Ruido. La parafernalia de Cristina es omnipresente, y la devoción por ella es palpable. Es curioso que la mayoría de los bonaerenses a los que consulto sobre el fenómeno hablen pronto y con entusiasmo sobre la soja, sobre la prosperidad, y, sobre todo, sobre el progreso. Esta última palabra, “progreso” es muy cara al bonaerense promedio, y se utiliza siempre ligada a la construcción edilicia, a las grandes obras de infraestructura, a la bonanza y a la acumulación aunque, por lo visto, desestimando otras clases de “progresos” sociales o educativos. De todos modos, algunos de los planes sociales parecen haber dado sus logros: La villa 31, por detrás de la Estación de Retiro, ha cambiado visiblemente. Hace cinco años era tan sólo un montón de casitas pequeñas, autoconstruídas, y hoy sus habitantes –muchos de ellos albañiles- les han edificado pisos encima, dos, tres y hasta cuatro pisos. ¿Cómo hacen para que no se vengan abajo? La mayoría ha rellenado los pilares con una infinidad de varillas; seguramente más de las necesarias. Un entendido en la materia me comenta que si hubieran contratado a un ingeniero, las obras les habrían salido más baratas, por el costo de los materiales. Pero de eso se trata, de un rebusque individual.
En la calle Florida, hasta hace cinco años uno era acosado en cada semáforo por una infinidad de niños que le pedían unas monedas, un cambio para poder comer.
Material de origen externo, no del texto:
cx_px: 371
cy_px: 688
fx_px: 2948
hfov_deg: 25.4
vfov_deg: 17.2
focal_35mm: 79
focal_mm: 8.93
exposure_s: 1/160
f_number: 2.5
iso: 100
Hoy ya no puede verse eso –quizá porque estén mejor, o porque Macri los barrió para abajo de la alfombra- pero en cambio hay un sinfín de tarjeteros de casas de masajes –cazabobos, en la jerga local- que salen a la búsqueda de extranjeros para llevarlos a los establecimientos prostibularios y robarles –literalmente- todo su dinero. La policía forma parte de la estafa y si bien es algo que todo el mundo sabe, -además de cuáles son los locales que se dedican a eso- nada se ha hecho para revertirlo.
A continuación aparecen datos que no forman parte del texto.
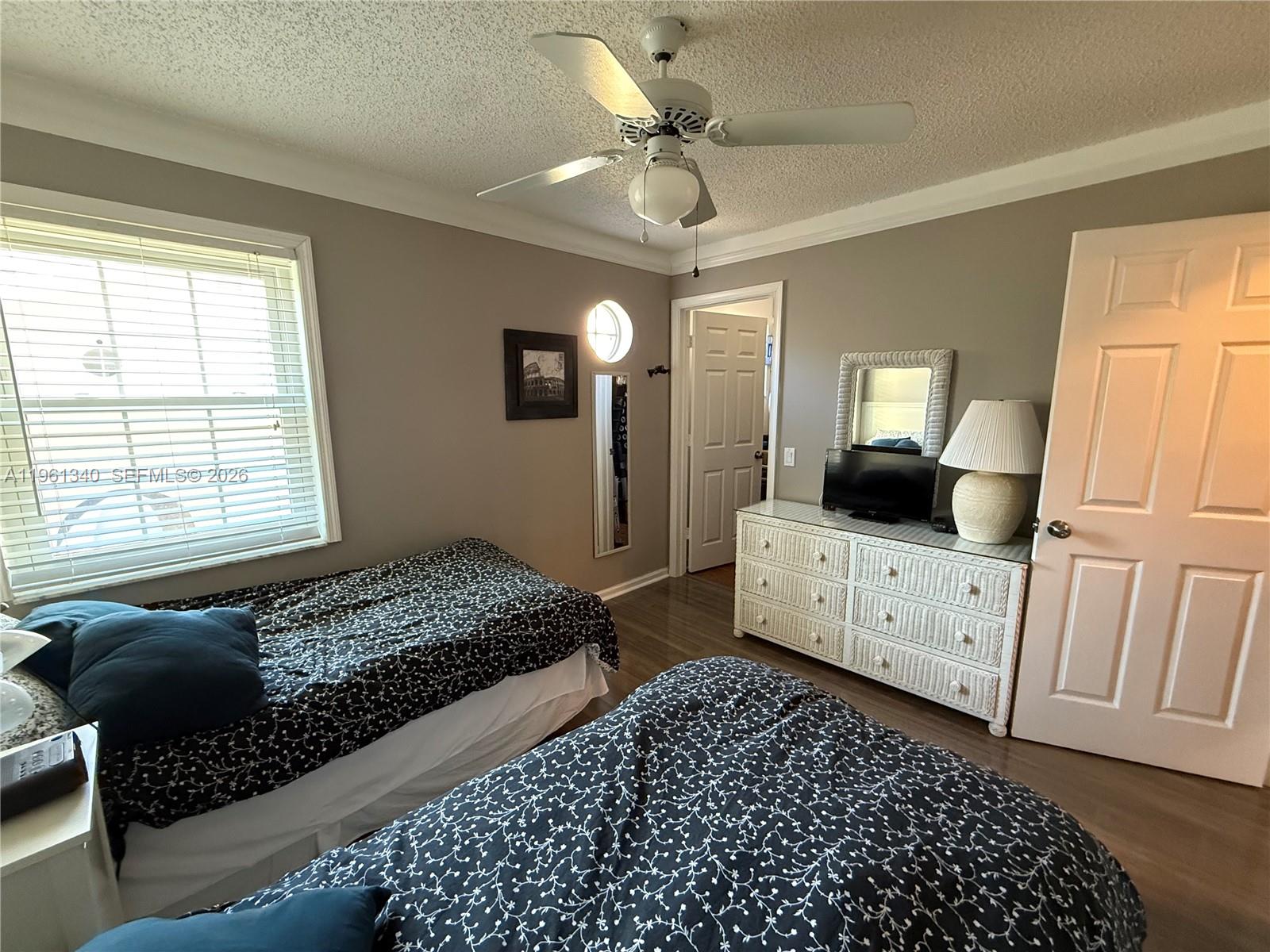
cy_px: 476
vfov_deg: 85.7
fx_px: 514
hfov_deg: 102.1
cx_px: 635
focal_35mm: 14
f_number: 2.2
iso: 640
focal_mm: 2.22
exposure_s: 1/60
En la asunción de Cristina, hay muchas cosas que no se podrían ver en ningún otro país: que la banda presidencial sea alcanzada por su hija (¡!), como si el gobierno fuese una cuestión de familia, o el “¡te amo potra!” que le gritó durante el juramento un agradecido militante por el matrimonio igualitario, rompiendo toda proximidad a la seriedad protocolar.
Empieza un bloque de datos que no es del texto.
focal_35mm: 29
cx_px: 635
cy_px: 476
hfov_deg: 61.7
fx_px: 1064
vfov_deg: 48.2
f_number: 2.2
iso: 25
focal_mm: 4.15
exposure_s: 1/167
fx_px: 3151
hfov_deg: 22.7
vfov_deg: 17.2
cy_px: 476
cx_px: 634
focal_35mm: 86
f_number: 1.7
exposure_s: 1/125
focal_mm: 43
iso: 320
Pero si hay un fenómeno realmente incomprensible para el visitante uruguayo es el sinfín de organizaciones autodenominadas “peronistas” que mueren del éxtasis por Cristina –y por Néstor, todo un mártir- y que se abocan a ellos con fanatismo ciego. Una porteña bastante avispada me comentaría más tarde que no se puede entender a las Juventudes Peronistas, “es como una barra de Boca, o de River, no podés comprenderlas desde un punto de vista ideológico o racional, porque se trata, ante todo, de una cuestión de fe.” Los cánticos no podrían ser más curiosos, entre ellos se destaca uno: “Nestor, mi buen amigooo, esta noche volveremo a estar contigoo, militaremos de corazón, somos los pibes, los soldados de Perón. No me importa lo que digan, los gorilas de Clarín, vamos todos con Cristina a liberar el país”. Cristina, más allá de todos sus logros, le ha dado al argentino la oportunidad de revivir la nostalgia masturbatoria de un pasado glorioso y próspero, de la misma manera en que lo hizo Menem en los noventa, y que llevó a que muchísimos lo continuaran votando, aún años después de que hubiera saqueado y vendido medio país. La comparación de un presidente con el otro no tiene sentido alguno ni es justa, pero sí el fervor que ambos despertaron, el fanatismo, causados en parte por un nacionalismo difícil, peligroso, que se respira constantemente. Saliendo de las multitudes enfervorecidas me escapo ensimismado, cavilando, preguntándome qué sentido tendrá ser el soldado de un cadáver.